**What you have to do:** In the marketing ROI blog post below, reproduce everything from "In the first" down to "most marketing campaigns." word for word.

**Text to read:**
In the first two blogs in the series we discussed the importance of carefully selecting metrics that are tied to first-order ROI, and the importance of avoiding DWDI (did we do it?) metrics. We also enumerated the relatively small number of first-order ROI metrics that cover most marketing campaigns.
This blog is about adopting a consistent approach to MROI measurement, both for campaigns, and for an entire marketing plan. Once you have achieved that, you can create a reliable benchmark for your marketing organization’s performance, both to assess relative performance changes over time, and to compare your performance against similar organizations, which we will cover in our final, fourth blog.
Three principles of the Plannuh MROI model
Earlier in my career, I worked for an acquisitive company - we acquired over 100 companies during my tenure there. Barely a day passed without some kind of due diligence meeting somewhere in the company. In one of those diligence meetings, the CEO of a company we were assessing complained that we were undervaluing some of his company’s technology. He said that we were too focused on the P&L and were overlooking the “strategic value” of these assets. One of my colleagues challenged the CEO to describe a strategic value that didn’t ultimately show up on the P&L - either as a revenue or margin benefit. The CEO wasn’t able to. What he meant was that that financial benefit was uncertain and a long way in the future. With some modeling, all the “strategic” programs his company was carrying out could be traced into the future to tell us when the benefit should start to arrive. A sensitivity analysis could be carried out on what the potential range of outcomes might be. Then, based on time and risk, we could discount the value of those benefits and attempt to quantify the value today. We couldn’t do it with total precision, and we didn’t agree on some of the variables, but we weren’t flying blind.
Marketing plans and campaigns offer up a similar opportunity to the one highlighted above. They yield financial outcomes, and they may deliver value far in the future. These are two of the fundamental principles that you will need to support in order to be able to measure the true ROI of your marketing plan and its campaigns. If you don’t apply these concepts, it is difficult to measure the true ROI of marketing activities.
All marketing campaigns have an ultimate, quantifiable, financial target
Many marketers carry out their campaigns and then try to figure out retrospectively what the ROI was. This is the wrong way round. It is more effective to identify your target financial outcome (your return), and use that to inform how much you will spend on marketing to reach your target (your investment). You can only do that if you have identified the target financial outcome.
It’s obvious that a lead generation campaign has a financial outcome: identify and create leads that become prospects, then opportunities, then customers. Other types of marketing campaigns might present a less obvious path to a financial outcome. For example, a rebranding campaign might seem like something that isn’t directly tied to revenue. But, if we think in terms of where our campaign is affecting the funnel, and then follow the funnel to its end, there is always a financial outcome. From this angle, it’s clear that a rebranding campaign has a financial objective, it’s just further up the funnel - further away in time - from the financial outcome of increased sales. For a commercial company (vs a non-profit) the question is what marketing campaign would not have a financial motivation?

**Stored data:**

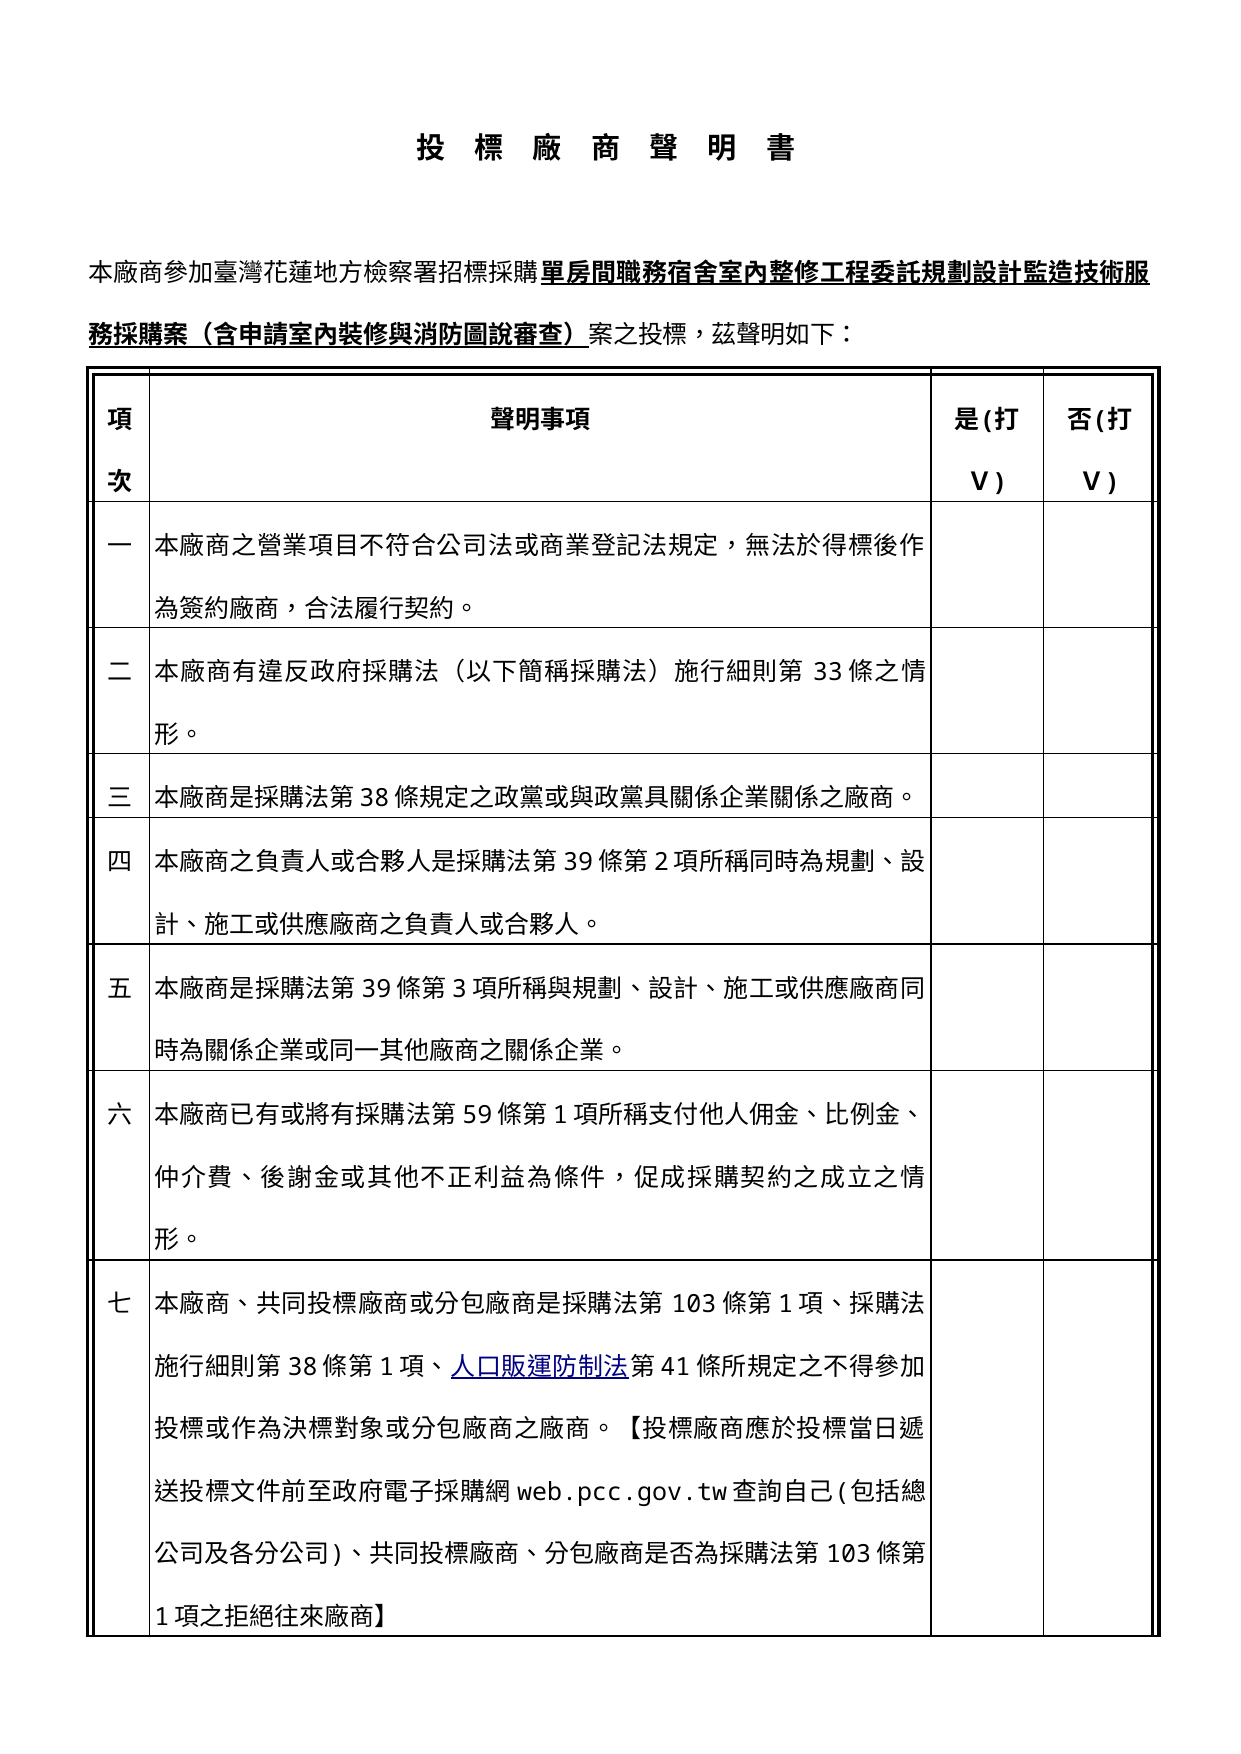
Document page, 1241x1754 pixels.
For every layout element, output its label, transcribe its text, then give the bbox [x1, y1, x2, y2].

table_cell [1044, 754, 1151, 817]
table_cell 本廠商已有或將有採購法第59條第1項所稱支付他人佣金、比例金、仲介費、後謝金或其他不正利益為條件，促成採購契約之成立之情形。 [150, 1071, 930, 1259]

**Exercise solution:**
In the first two blogs in the series we discussed the importance of carefully selecting metrics that are tied to first-order ROI, and the importance of avoiding DWDI (did we do it?) metrics. We also enumerated the relatively small number of first-order ROI metrics that cover most marketing campaigns.